I'm not sure that's true, why should we interpret a nuke under the right to bear arms to begin with? Nuclear weapons are a modern creation and thus we could easily claim they are exist in a different category than conventional arms and thus not under the protections even by a purely textual reading.

  • (3) we can prosecute illegal transfers and not safely taking care of guns.

Illegal transfers are already illegal! Stealing guns out of someone's car is already illegal!

The inclusion of “necessity to preserve a free state”, the founders be rebels, an early act in the war was securing cannons. I think all these point in the direction that the amendment wasn’t just to protect yourself from your neighbor but to wage war against the sovereign or an invasionary force. All of that would include full military capability. There is no better weapon at preventing occupation than nukes.

You do not need to speculate about rebel weapons that much. Lexington and Concord was triggered by an attempt by the British to seize colonial military supplies including cannons. Either British actions were legitimate (which calls into question the existence of the US) or were not (in which case private ownership of weapons of war is a-ok).

I agree. Personally I think the 2nd Amendment is perhaps the most specific of all rights in the constitution.

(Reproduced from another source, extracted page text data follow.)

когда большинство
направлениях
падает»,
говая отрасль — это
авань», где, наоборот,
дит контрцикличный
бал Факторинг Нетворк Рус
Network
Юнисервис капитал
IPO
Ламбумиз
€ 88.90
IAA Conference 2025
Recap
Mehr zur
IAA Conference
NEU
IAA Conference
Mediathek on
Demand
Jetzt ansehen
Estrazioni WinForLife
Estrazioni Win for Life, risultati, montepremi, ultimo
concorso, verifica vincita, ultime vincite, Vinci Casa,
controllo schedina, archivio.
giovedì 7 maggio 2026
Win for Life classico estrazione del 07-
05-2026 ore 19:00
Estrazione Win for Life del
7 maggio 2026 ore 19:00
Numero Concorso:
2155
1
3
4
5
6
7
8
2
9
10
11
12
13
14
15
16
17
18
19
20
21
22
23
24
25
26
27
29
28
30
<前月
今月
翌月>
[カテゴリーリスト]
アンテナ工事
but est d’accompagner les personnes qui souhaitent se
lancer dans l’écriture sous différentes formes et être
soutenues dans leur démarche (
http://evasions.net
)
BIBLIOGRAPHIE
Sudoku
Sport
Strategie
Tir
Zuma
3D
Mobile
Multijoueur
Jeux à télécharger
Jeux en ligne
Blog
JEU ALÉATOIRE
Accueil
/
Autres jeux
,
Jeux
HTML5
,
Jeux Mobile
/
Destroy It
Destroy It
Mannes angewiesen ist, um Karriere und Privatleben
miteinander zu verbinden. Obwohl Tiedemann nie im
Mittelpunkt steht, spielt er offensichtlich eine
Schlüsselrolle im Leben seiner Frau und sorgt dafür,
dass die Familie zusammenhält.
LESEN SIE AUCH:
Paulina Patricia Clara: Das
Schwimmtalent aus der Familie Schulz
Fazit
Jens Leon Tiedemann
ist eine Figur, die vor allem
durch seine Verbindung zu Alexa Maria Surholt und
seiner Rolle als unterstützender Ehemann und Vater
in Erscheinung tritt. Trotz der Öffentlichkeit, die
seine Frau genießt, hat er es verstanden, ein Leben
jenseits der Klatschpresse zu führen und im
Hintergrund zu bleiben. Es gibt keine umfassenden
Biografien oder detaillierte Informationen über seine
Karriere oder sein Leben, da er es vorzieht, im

Its true meaning as written and understood by the crafters is as expansive as the commerce clause has become in practice.

To me the only way you could limit its power would be to argue the bill of rights as a whole does not apply to states. That’s a better argument for limiting its scope. But that would change a lot of other jurisprudence.

If the 2nd Amendment was interpreted correctly I think it would be the only amendment we could actually get a bipartisan amendment passed right now to limit its scope.

As written America has a right to wage war on Iran to prevent them from getting nukes but no right to stop an Iranian dual citizen from buying a nuke in the US.

This is plausible for land-based weapons, but the Letters of Marque power (which implies that private citizens cannot legally operate warships without a letter of marque) and the prohibition on state navies (which would be nugatory if the states could support private navies) only make sense if the 2nd amendment did not cover naval weapons.

If "people [you] consider subhuman don't get to" is an exception to a right, it's not a right. Remember, these groups are also overwhelmingly victims of violent crime, and that'll be true gun or no gun. They're also, overwhelmingly, the soldiers you'd have for your rebellion.

Also, "subhumans" is "the whole of Red" from Blue's perspective anyway, which is why the complete lack of compromise is optimal for you/them.

Koch types can’t own nukes.

Too late; Elon Musk's business is ICBMs.